By the time he received Straw's note, the Prime Minister was giving
a convincing impersonation of Victor Meldrew. Here were four
Egyptians who were accused of belonging to a fanatical cult. They
had no right to be in Britain, but the greater the suspicions about
them the more certain it was that they would be allowed to stay.
Whitehall was caught by a version of Catch 22 . If the suspects were
men accused of trivial crimes by the Egyptians, they could be
deported. But because they were accused of serious crimes, and by
extension could be suspected of being a menace to Britain, the
mighty British government couldn't get rid of them. 'This is crazy,'
Blair scrawled on Straw's letter. 'Why can't we press on?'
The government pressed on. 'The Prime Minister is not content simply
to accept that we have no option but to release the four
individuals,' his private secretary told Whitehall.
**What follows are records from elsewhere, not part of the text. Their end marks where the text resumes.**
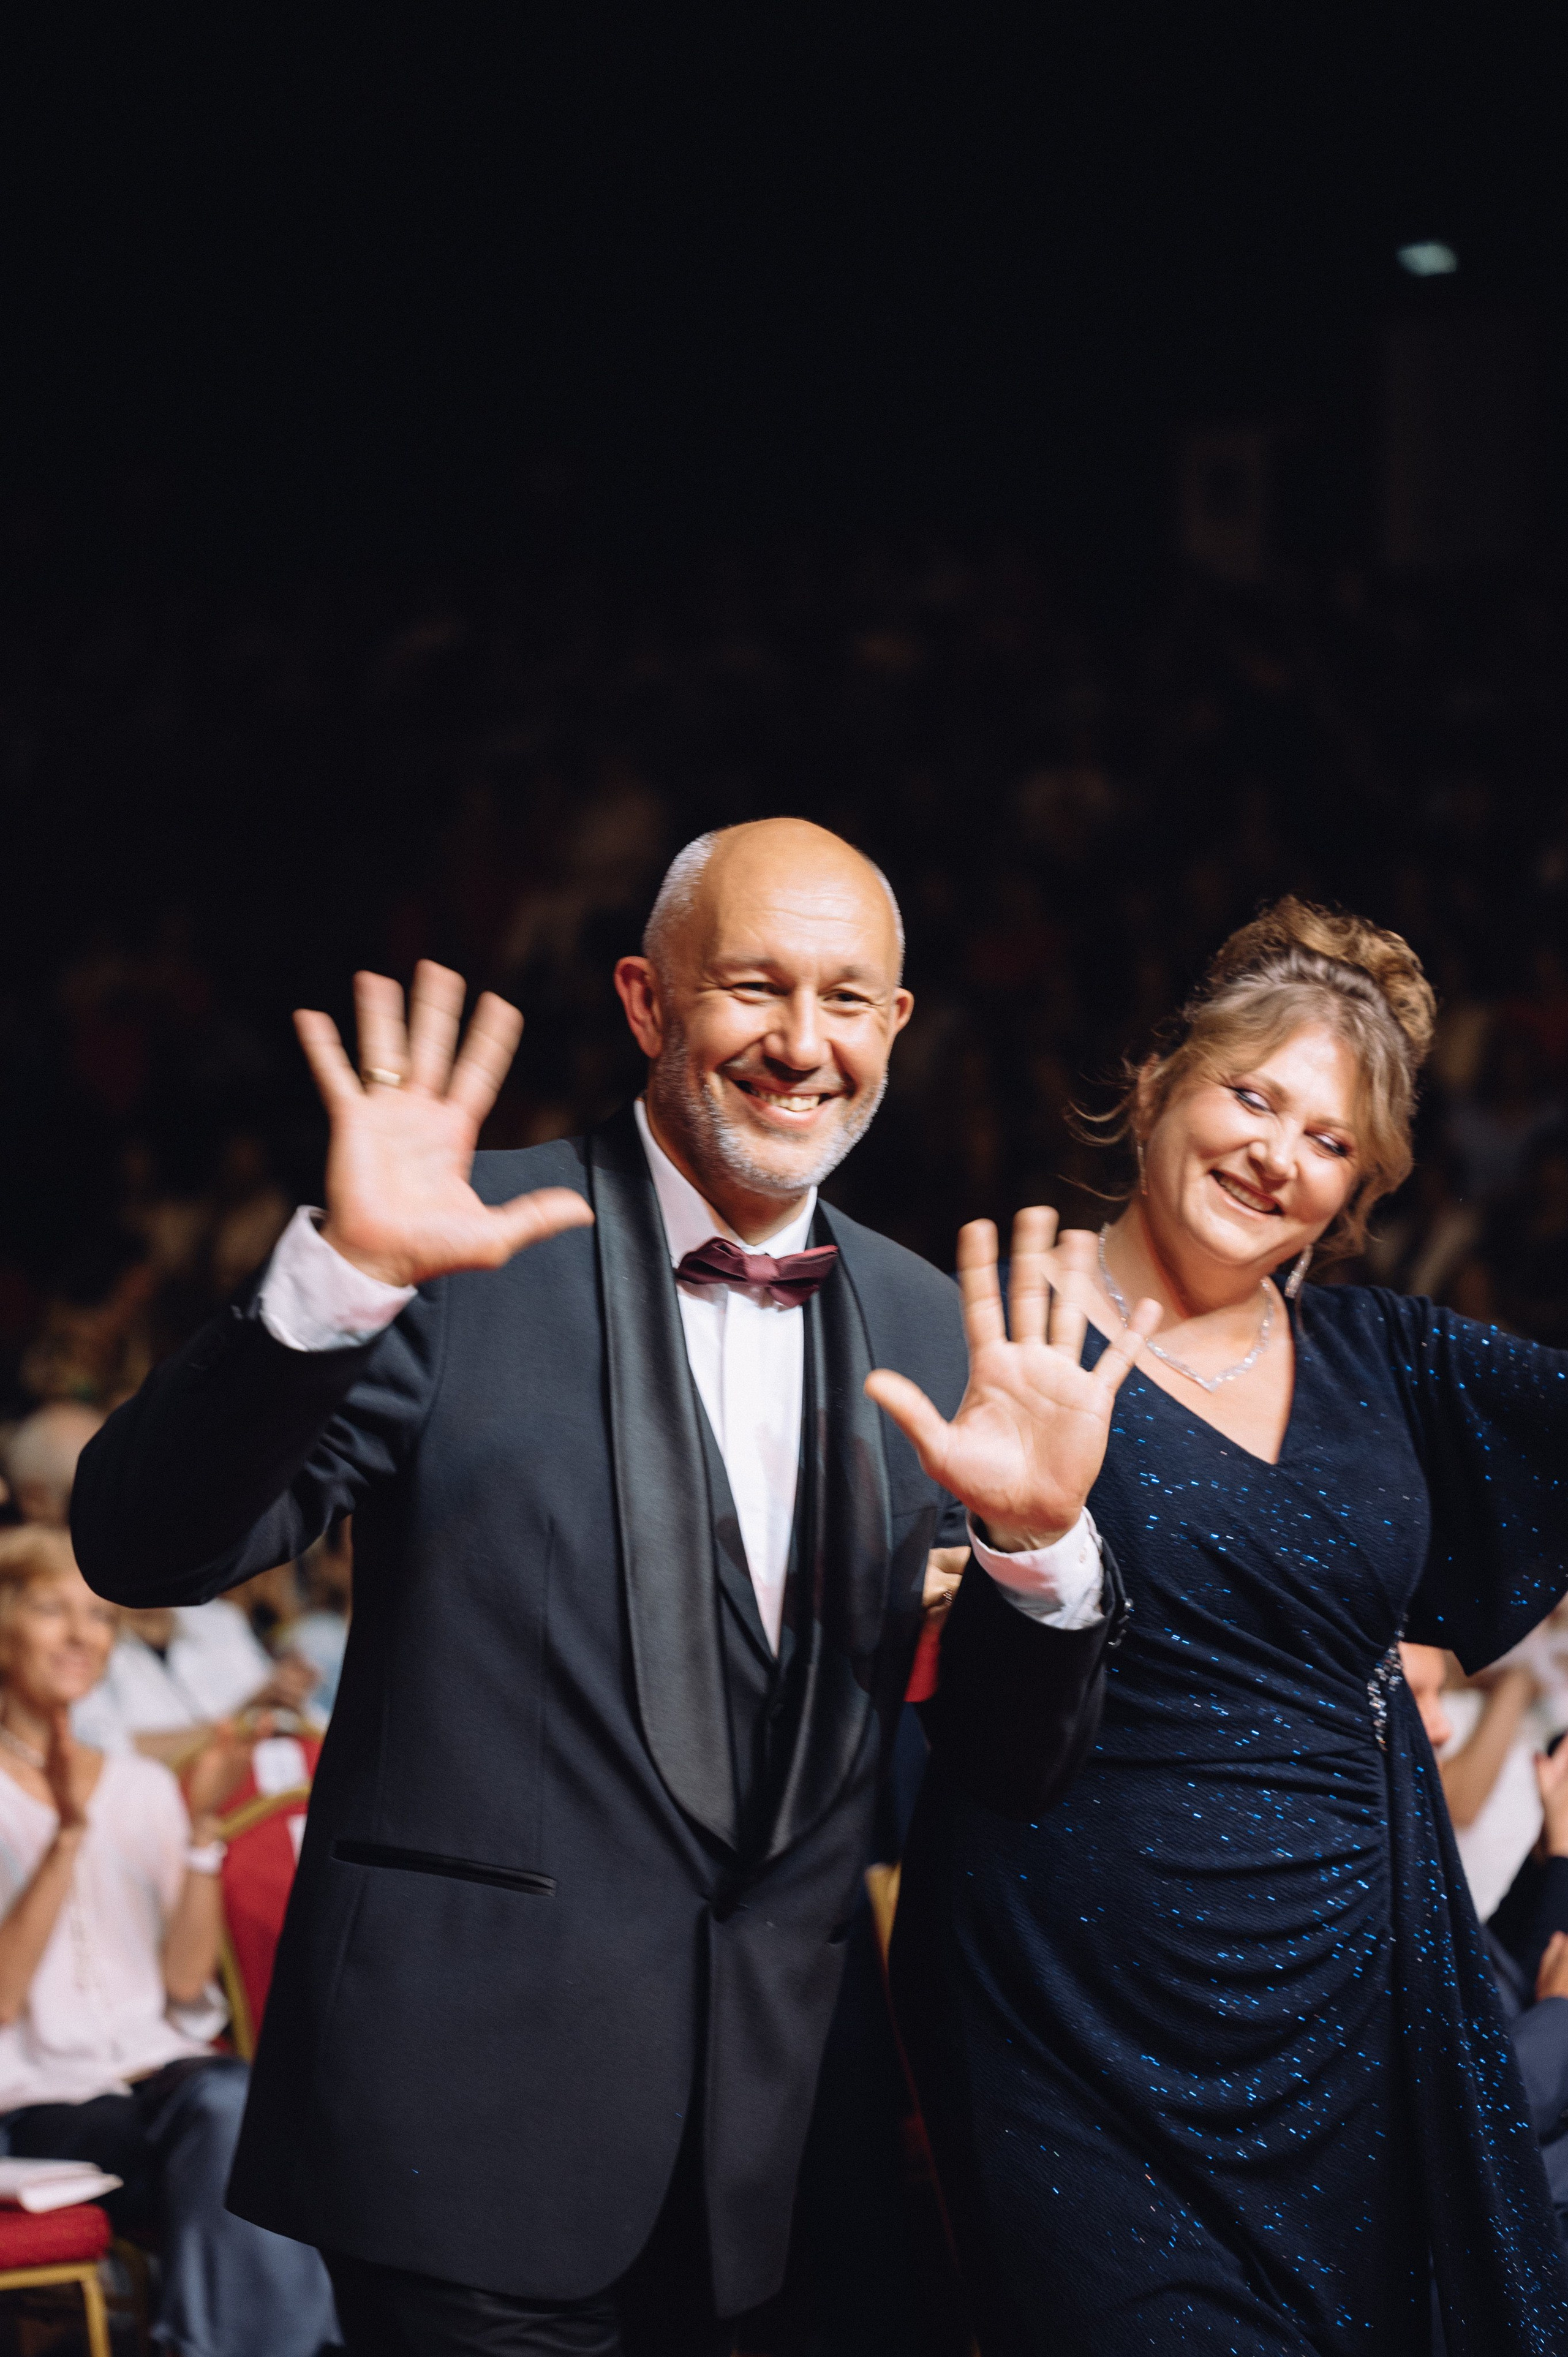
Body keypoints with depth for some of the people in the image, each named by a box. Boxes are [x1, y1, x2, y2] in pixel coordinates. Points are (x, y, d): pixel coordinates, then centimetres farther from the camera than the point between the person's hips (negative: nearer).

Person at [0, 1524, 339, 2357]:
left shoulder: (143, 1787, 16)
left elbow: (184, 1984, 4)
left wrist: (203, 1824, -6)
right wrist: (69, 1835, -18)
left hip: (166, 2070, 4)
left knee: (227, 2098, -32)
The Red Cross
was asked to help. Ambassadors lobbied, lawyers opined and Blair
wrote to Egypt's President Mubarak. All for nothing.
As is often the way with dictatorships, the Egyptians made clear
that if their ghastly human rights record became a public issue it
wouldn't be their fault but the fault of the British government. The
ambassador said the wise course would be to let the men out quietly
and avoid a public fuss. They were. To add insult to the
government's injury, Mr Justice Field ruled that Youssef had been
unlawfully detained for two weeks and may be entitled to
compensation.
Last week Charles Clarke, the new Home Secretary, told the Times
that he wanted to strike deals with Egypt, Algeria, Tunisia and
Jordan to allow the 12 Arab terror suspects indefinitely interned
without trial or charge to be deported. He would seek 'memorandums
of understanding' to stop them facing torture and the death penalty.
Clarke is looking for a way to deal with last month's devastating
ruling by eight of the nine Law Lords that detention was a breach of
just about every human rights law going. David Blunkett would
probably have ignored the judges and gone into his prolier-than-thou
routine about pampered airy-fairy liberals in their Hampstead
mansions not having the common sense to know what plain, decent folk
wanted to be done with foreign terror suspects. But Clarke is a son
of a senior civil servant who was educated at Highgate and King's
College, Cambridge. He's a man of the old establishment and the Law
Lords denunciation will have hurt.
All I would say is the Youssef case shows that deals are impossible.
Even when the full weight of Whitehall is thrown into trying to
strike one, they can't be made to work. The men in Belmarsh will
either have to be released or put on trial as, surely, Abu Qatada,
the world's leading theological excuse-maker for Jihad, can be.
In the long-run the only solution is for the global move towards
democracy to get moving again. In these strange times, the only
person who believes that this is possible or desirable is George W
Bush. In his inauguration address last week he announced that the
'survival of liberty in our land increasingly depends on the success
of liberty in other lands. The best hope for peace in our world is
the expansion of freedom in all the world.' And was feared and hated
by right-thinking people the world over for saying so.